**EXERCISE 1:**
In the passage on demon possession, what work is named as the only mention of a demon in Jewish literature besides the account of Saul?
**EXERCISE 2:**
Condense the paragraph of the passage on demon possession that begins "They categorize these." into a short bulleted list that keeps its main points.
**EXERCISE 3:**
From the passage on demon possession, extract verbatim the section that opens with the words containing "There are three" and closes with "are demon possessed.".

**SOURCE DOCUMENT:**
------------
As I said, the only mention of a demon in the Old Testament is Saul. The only mention in Jewish literature aside from that is Tobit. It is not emphasized. It is not viewed as a major issue or problem in the Old Testament. Suddenly, when you get into the New Testament, Jesus is confronted by demons.

 

There are three general statements about Jesus casting out demons:

 

(1)     Matthew 4:24, early in Jesus’ ministry, after He first begins His ministry. He is healing people “… they brought to Him all who were ill, taken with various diseases and pains, demoniacs (those who are demon possessed), epileptics, paralytics; and He healed them.” (cf., Mark 3:11; Luke 6:17–18).

 

They categorize these. It is not saying these are synonymous. These are categorically different terms. The Bible recognizes some body that is demon possessed is not sick. They are not suffering from some sort of psychosis. They are not suffering from some sort of mental illness. They are demon possessed.

 

That is different from somebody who was an epileptic, although the term for that was sometimes somebody affected by the moon. That was not necessarily literal, but also, those who were paralyzed. Jesus heals them all. He was showing that as the Creator-God He has control over the spirit world. He has control over diseases because He is the God-man.

 

            (2) Matthew 8:16 with parallels in Mark 1:29–34; Luke 4:38–41. Matthew 8:16 says, “When evening had come, they brought to Him many who were demon possessed.”

 

I have always found it odd that when you go through the Old Testament here is this absence of anything related to demon possession. All of a sudden you get into the Gospels and it is like there is an explosion. It is everywhere, but you do not ever find it mentioned that much in extra-biblical or non-Jewish literature.

 

Matthew 8:16, “When evening had come, they brought to Him many who were demon possessed; and He cast out the spirits with a word, and healed all who were ill.
------------
Saved entries
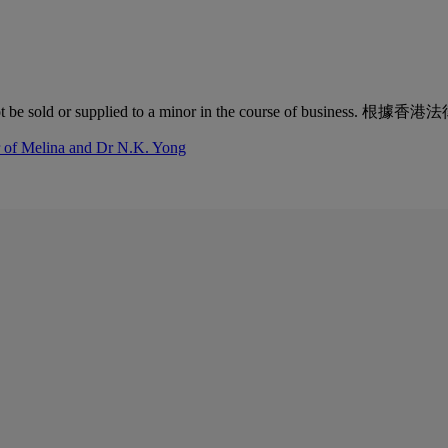
quor must not be sold or supplied to a minor in the co
r of Melina and Dr N.K. Yong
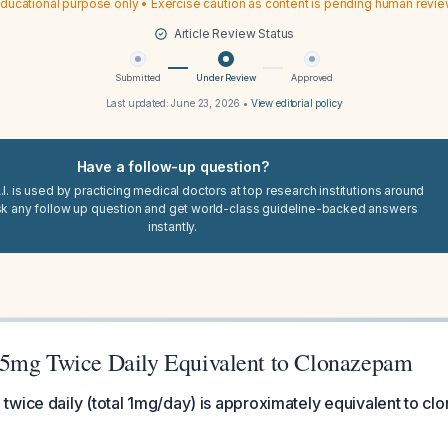
ducational purpose only • Exercise caution as content is pending human revi
Article Review Status
Submitted
Under Review
Approved
Last updated:
June 23, 2026
•
View editorial policy
Have a follow-up question?
I. is used by practicing medical doctors at top research institutions around
sk any follow up question and get world-class guideline-backed answers
instantly.
5mg Twice Daily Equivalent to Clonazepam
twice daily (total 1mg/day) is approximately equivalent to c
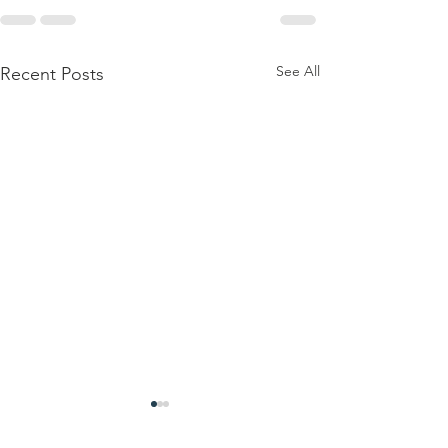
See All
Recent Posts
TLD FM Radio
1000 Mea
Launches
Donated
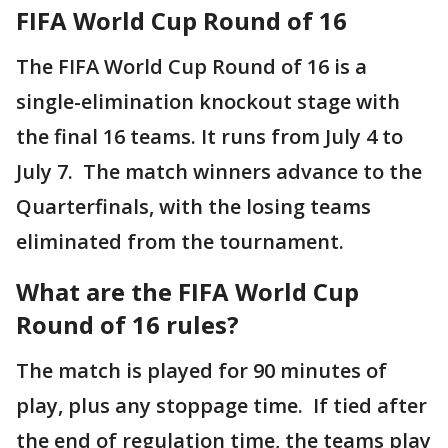
FIFA World Cup Round of 16
The FIFA World Cup Round of 16 is a
single-elimination knockout stage with
the final 16 teams. It runs from July 4 to
July 7. The match winners advance to the
Quarterfinals, with the losing teams
eliminated from the tournament.
What are the FIFA World Cup
Round of 16 rules?
The match is played for 90 minutes of
play, plus any stoppage time. If tied after
the end of regulation time, the teams play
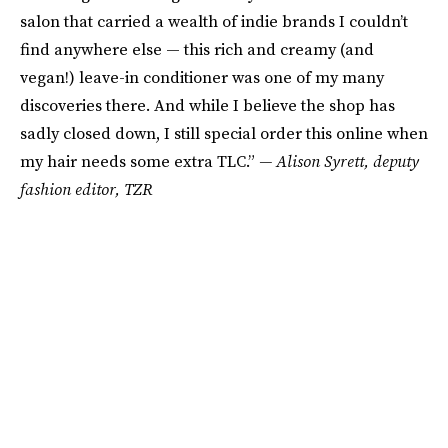
salon that carried a wealth of indie brands I couldn’t
find anywhere else — this rich and creamy (and
vegan!) leave-in conditioner was one of my many
discoveries there. And while I believe the shop has
sadly closed down, I still special order this online when
my hair needs some extra TLC.”
— Alison Syrett, deputy
fashion editor, TZR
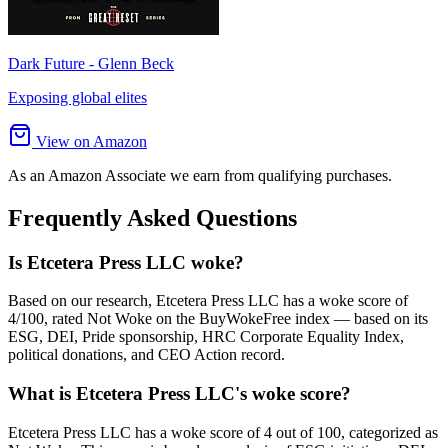
Dark Future - Glenn Beck
Exposing global elites
View on Amazon
As an Amazon Associate we earn from qualifying purchases.
Frequently Asked Questions
Is Etcetera Press LLC woke?
Based on our research, Etcetera Press LLC has a woke score of
4/100, rated Not Woke on the BuyWokeFree index — based on its
ESG, DEI, Pride sponsorship, HRC Corporate Equality Index,
political donations, and CEO Action record.
What is Etcetera Press LLC's woke score?
Etcetera Press LLC has a woke score of 4 out of 100, categorized as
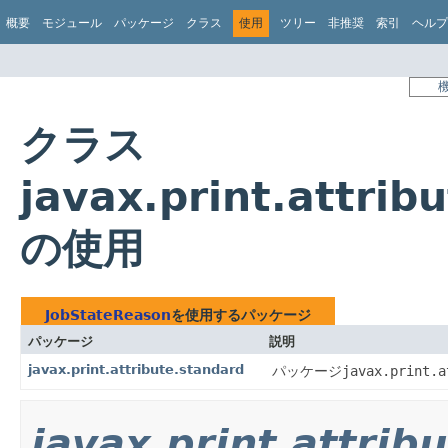
概要
モジュール
パッケージ
クラス
使用
ツリー
非推奨
索引
ヘルプ
クラス
javax.print.attri
の使用
JobStateReason
を使用するパッケージ
パッケージ
説明
javax.print.attribute.standard
パッケージ
javax.print.a
javax.print.attrib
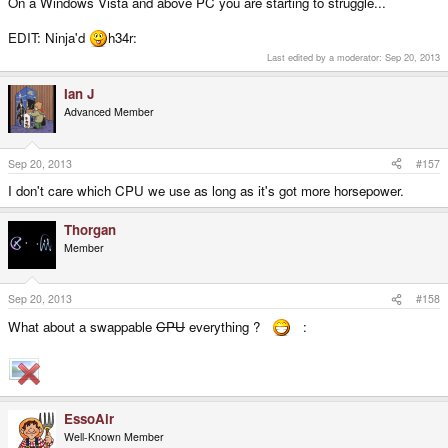
On a Windows Vista and above PC you are starting to struggle...
EDIT: Ninja'd
h34r:
Last edited by a moderator:
Sep 20, 2013
Ian J
Advanced Member
Sep 20, 2013
#157
I don't care which CPU we use as long as it's got more horsepower.
Thorgan
Member
Sep 20, 2013
#158
What about a swappable
CPU
everything ?
:
EssoAir
Well-Known Member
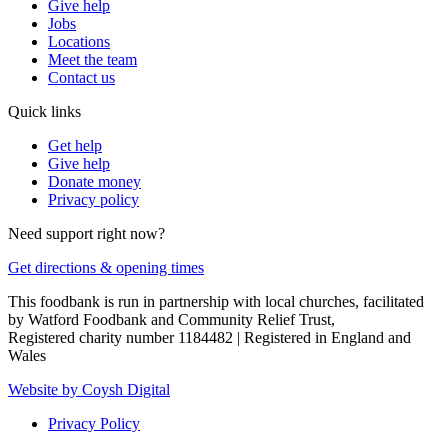
Give help
Jobs
Locations
Meet the team
Contact us
Quick links
Get help
Give help
Donate money
Privacy policy
Need support right now?
Get directions & opening times
This foodbank is run in partnership with local churches, facilitated
by Watford Foodbank and Community Relief Trust,
Registered charity number 1184482 | Registered in England and
Wales
Website by Coysh Digital
Privacy Policy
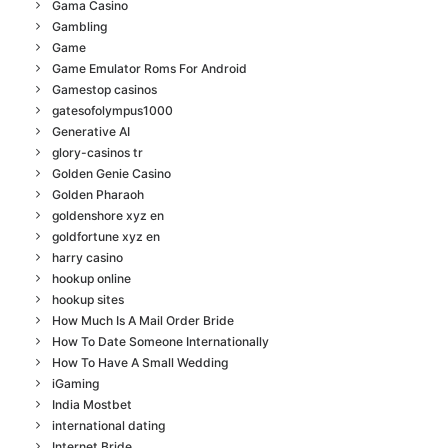
Gama Casino
Gambling
Game
Game Emulator Roms For Android
Gamestop casinos
gatesofolympus1000
Generative AI
glory-casinos tr
Golden Genie Casino
Golden Pharaoh
goldenshore xyz en
goldfortune xyz en
harry casino
hookup online
hookup sites
How Much Is A Mail Order Bride
How To Date Someone Internationally
How To Have A Small Wedding
iGaming
India Mostbet
international dating
Internet Bride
------------
**RESPONSE AREA 1:**
Tobit.

**RESPONSE AREA 2:**
- The terms are separate categories, not synonyms.
- The Bible recognizes that someone who is demon possessed is not sick.
- Such a person is not suffering from psychosis or mental illness; they are demon possessed.

**RESPONSE AREA 3:**
There are three general statements about Jesus casting out demons:

 

(1)     Matthew 4:24, early in Jesus’ ministry, after He first begins His ministry. He is healing people “… they brought to Him all who were ill, taken with various diseases and pains, demoniacs (those who are demon possessed), epileptics, paralytics; and He healed them.” (cf., Mark 3:11; Luke 6:17–18).

 

They categorize these. It is not saying these are synonymous. These are categorically different terms. The Bible recognizes some body that is demon possessed is not sick. They are not suffering from some sort of psychosis. They are not suffering from some sort of mental illness. They are demon possessed.